If you’re using Redis you probably already know all about its data persistence mechanisms, namely Append-Only-Files (AOF) and RDB files, but if you need a refresher take a few minutes and read this documentation page and this blog post to get up to speed quickly. Already back? Good. Now, imagine you have multiple RDB files that you want to merge – how would you do that?
RDB files essentially contain a snapshot of your Redis database. They provide a convenient and compact (as they are compressed) way to backup your dataset and schlep it around from one place to another. Redis can be configured to automatically take snapshots (with the save configuration directive) or you can manually trigger their creation with the SAVE/BGSAVE commands. Alternatively, you can create an RDB file from a remote Redis server with the redis-cli –rdb tool and switch. Redis will also load an RDB file upon startup (when configured to do so with the dir and dbfilename directives) and will restore the contents of the database from it.
Redis creates a single RDB file per Redis server – all shared, a.k.a. numbered, databases are included in that file since they are only logical namespaces inside the same databases (BTW you should really avoid using shared databases – here’s why). There are cases, however, when you want to take several such RDBs and merge their contents into a single file. The classic use case for this is when your Redis database is sharded across multiple Redis servers, each managing a subset of the keyspace.
One possible approach to merging Redis databases, using RDB files, is to:
- Export each of the databases’ contents to a text file – You can do that using a custom script or the incredibly useful redis-rdb-tools.
- Process the resulting text files and concatenate them to a single text file.
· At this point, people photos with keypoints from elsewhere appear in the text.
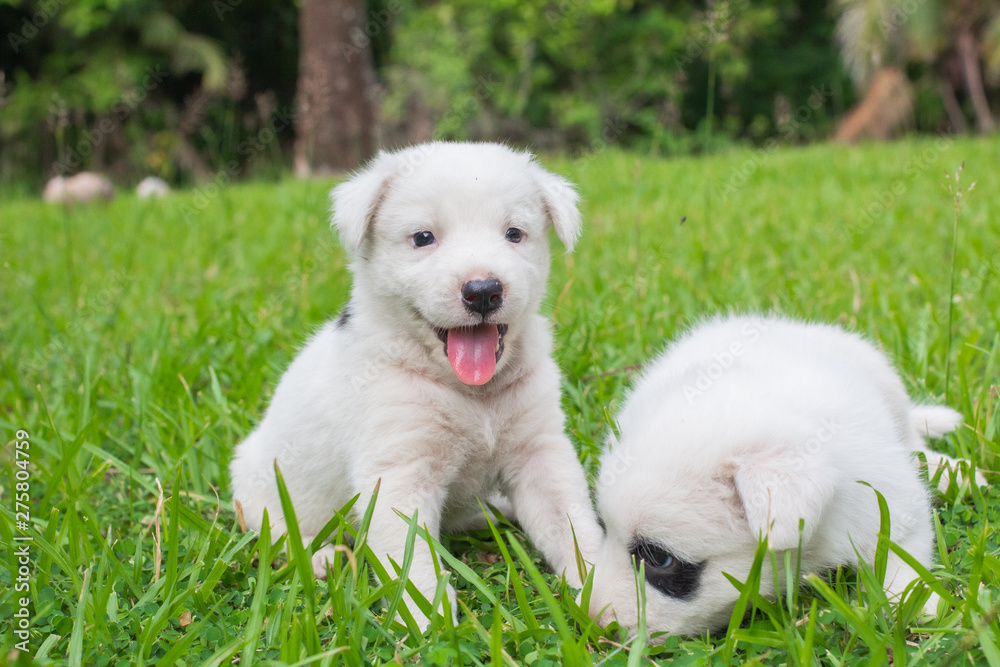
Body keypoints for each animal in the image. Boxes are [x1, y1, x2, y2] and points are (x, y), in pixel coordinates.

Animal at [230, 142, 600, 632]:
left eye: (514, 233)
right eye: (423, 238)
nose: (484, 290)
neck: (470, 392)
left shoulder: (540, 452)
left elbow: (572, 524)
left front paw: (609, 590)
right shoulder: (399, 471)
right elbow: (410, 555)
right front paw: (429, 621)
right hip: (260, 491)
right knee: (276, 534)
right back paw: (320, 557)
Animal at [584, 316, 976, 640]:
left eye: (659, 559)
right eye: (602, 529)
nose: (593, 624)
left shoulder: (889, 501)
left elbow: (901, 557)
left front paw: (912, 607)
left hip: (883, 377)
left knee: (911, 434)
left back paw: (948, 470)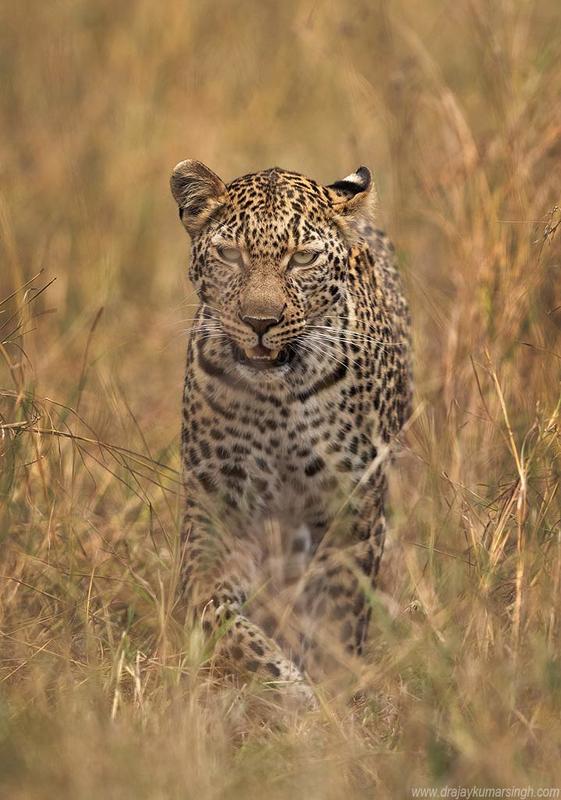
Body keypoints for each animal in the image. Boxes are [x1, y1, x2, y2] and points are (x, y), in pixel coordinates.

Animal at [170, 159, 412, 706]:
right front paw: (289, 687)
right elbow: (219, 616)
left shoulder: (353, 513)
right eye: (230, 254)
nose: (260, 321)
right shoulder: (218, 515)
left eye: (302, 259)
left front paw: (331, 695)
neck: (276, 398)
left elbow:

- Load the single text file back into Redis (again using a script or similar).
While this approach works just fine it is potentially resource intensive, time consuming and cumbersome. What if you could use your existing RDB files and skip the export stage? What if you could have the merged result as an RDB file and have Redis load it efficiently on startup? Well, with rdb-merger you can.
rdb-merger is a small utility that I’ve developed to do just that – it accepts multiple RDB files as its input and merges them into a single output file. Using it is as simple as running the following command:
rdb-merger -o outfile.rdb infile1.rdb infile2.rdb
In the example above, rdb-merger will create an output file called outfile.rdb from two input files: infile1.rdb and infile2.rdb. The full usage for rdb-merger can be obtained by running it with the -h flag:
rdb-merger [-h] [-c redis_conf.conf] [-p] -o output_file.rdb input_file.rdb [input_file.rdb …]
The -o switch is mandatory and specifies the output file. Replace it with a single dash (‘-‘) to direct the output to stdout. Use the -c redis_conf.conf switch to specify the name of a Redis configuration file that will be used during the merger (it can include, for example, different *-ziplist-* or rdbcompression settings to perform a conversion of the input files). Using the -p switch will instruct rdb-merger to print the progress percentage to stderr during its execution.
Important note: rdb-merger does not check for the correctness of the outputted RDB file. That means that if two or more of your input RDBs contain the same key names, the result will not be a valid RDB file and Redis will not be able to load it.
rdb-merger is currently a part of Redis Labs’ Redis fork at GitHub. To use it, you’ll have to download the sources and run make to build Redis. Use it to make the One RDB file to “rule them” all and let me know if you encounter any issues.